Francesco Spinacino & Joan Ambrosio Dalza, Anthology from Ottaviano Petrucci’s Tablatures for Lute

ed. Paolo Cherici
44pp. €15.95
ISMN: 979-0-2153-2359-9
SDS 25 (Bologna: Ut Orpheus, 2017)

[dropcap]T[/dropcap]he first publisher and printer of music was Ottaviano Petrucci (1466-1539), and his first book, Harmonice Musices Odhecaton, appeared in 1501. Between 1507 and 1511 Petrucci printed six volumes of lute music with Italian lute tablature: two books by Francesco Spinacino (both 1507), a third by Giovan Maria Alemano (1508) which is now lost, a fourth by Joan Ambrosio Dalza, and two collections of lute songs by Franciscus Bossinensis (1509 and 1511). (The word “by” here does not necessarily mean composed by; it could also mean, collected, arranged, intabulated, or any combination of those.)

· · · ·

Carry on the review of the Petrucci lute anthology from its last sentence. The material that comes next has nothing to do with the review of the Petrucci lute anthology.

· · · ·

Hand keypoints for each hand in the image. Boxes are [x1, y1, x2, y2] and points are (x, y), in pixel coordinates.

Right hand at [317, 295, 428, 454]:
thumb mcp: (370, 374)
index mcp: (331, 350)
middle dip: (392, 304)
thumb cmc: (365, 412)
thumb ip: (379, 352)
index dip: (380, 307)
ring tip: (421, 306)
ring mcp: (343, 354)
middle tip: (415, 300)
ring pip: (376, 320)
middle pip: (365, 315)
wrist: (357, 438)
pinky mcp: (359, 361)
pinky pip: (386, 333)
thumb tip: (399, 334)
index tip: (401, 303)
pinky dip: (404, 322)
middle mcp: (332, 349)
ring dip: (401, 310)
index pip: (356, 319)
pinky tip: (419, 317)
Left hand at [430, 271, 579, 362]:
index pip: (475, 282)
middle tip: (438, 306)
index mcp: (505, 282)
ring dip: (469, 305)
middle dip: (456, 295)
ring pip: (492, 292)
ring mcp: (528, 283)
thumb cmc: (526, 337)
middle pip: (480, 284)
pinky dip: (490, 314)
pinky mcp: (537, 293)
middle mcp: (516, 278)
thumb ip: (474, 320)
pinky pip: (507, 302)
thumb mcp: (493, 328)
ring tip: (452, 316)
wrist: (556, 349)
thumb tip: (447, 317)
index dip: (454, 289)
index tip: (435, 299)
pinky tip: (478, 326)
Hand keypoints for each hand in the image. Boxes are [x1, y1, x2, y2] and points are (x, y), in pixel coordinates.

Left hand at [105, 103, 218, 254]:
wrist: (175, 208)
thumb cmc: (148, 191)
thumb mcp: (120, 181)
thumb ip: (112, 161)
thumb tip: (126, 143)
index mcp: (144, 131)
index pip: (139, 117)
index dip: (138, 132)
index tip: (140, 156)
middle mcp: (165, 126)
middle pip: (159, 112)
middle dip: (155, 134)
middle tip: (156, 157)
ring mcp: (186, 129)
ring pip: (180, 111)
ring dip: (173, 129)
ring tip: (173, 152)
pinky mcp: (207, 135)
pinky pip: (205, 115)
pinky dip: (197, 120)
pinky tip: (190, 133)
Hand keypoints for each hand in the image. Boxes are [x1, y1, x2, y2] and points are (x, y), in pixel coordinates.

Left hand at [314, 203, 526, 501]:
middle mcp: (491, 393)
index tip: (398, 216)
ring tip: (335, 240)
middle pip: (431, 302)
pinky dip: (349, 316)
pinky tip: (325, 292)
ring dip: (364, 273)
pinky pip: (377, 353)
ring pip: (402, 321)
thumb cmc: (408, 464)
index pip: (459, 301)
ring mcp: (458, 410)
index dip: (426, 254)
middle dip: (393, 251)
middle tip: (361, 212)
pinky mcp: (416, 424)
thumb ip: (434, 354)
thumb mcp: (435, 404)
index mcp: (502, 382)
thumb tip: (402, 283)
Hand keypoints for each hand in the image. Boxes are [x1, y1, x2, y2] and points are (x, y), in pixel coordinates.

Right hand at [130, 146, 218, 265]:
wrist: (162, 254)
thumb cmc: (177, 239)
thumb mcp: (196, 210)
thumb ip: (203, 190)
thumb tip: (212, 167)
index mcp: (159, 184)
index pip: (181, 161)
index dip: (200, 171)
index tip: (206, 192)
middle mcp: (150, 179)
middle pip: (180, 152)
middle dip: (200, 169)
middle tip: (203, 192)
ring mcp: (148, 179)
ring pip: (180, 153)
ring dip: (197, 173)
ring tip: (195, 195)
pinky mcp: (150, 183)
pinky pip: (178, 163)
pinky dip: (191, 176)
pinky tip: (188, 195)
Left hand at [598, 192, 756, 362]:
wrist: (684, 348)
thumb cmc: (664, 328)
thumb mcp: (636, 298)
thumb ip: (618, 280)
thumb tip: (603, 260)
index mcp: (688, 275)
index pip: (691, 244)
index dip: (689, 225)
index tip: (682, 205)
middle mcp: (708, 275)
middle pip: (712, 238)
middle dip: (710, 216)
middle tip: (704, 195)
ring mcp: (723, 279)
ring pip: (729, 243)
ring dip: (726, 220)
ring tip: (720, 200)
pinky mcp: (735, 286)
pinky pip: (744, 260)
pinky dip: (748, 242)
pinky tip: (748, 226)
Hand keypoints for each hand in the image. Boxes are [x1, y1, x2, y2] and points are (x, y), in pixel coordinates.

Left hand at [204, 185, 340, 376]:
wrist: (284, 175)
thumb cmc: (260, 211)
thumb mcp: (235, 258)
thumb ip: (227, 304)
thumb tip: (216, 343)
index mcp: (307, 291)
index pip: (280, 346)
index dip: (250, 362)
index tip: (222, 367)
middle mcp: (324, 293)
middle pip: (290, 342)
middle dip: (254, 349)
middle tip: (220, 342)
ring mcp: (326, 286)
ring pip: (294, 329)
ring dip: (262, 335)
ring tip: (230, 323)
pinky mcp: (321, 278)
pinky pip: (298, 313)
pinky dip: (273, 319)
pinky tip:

· · · ·

Response to this task
For the present anthology Paolo Cherici chooses a fair selection of pieces from Dalza’s collection: four calatas, two pavana-saltarello-piva suites (one alla venetiana, and the other alla ferrarese), all five tastar de corde, eight recercars, and four intabulations including two frottole by Bartolomeo Tromboncino. He could have included more calatas and more pavana-saltarello-piva suites, or even reproduced the whole of Dalza’s book, but instead he dips into Spinacino’s Libro Primo, and extracts just seven recercari. I don’t see the point, since it creates an imbalance between the two composers. I think it would have been better to save up Spinacino for a separate volume. Furthermore, to describe the edition as an Anthology from Ottaviano Petrucci’s Tablatures  is slightly misleading, since the editor includes none of the lute songs or the 46 ricercari from the two books of Bossinensis.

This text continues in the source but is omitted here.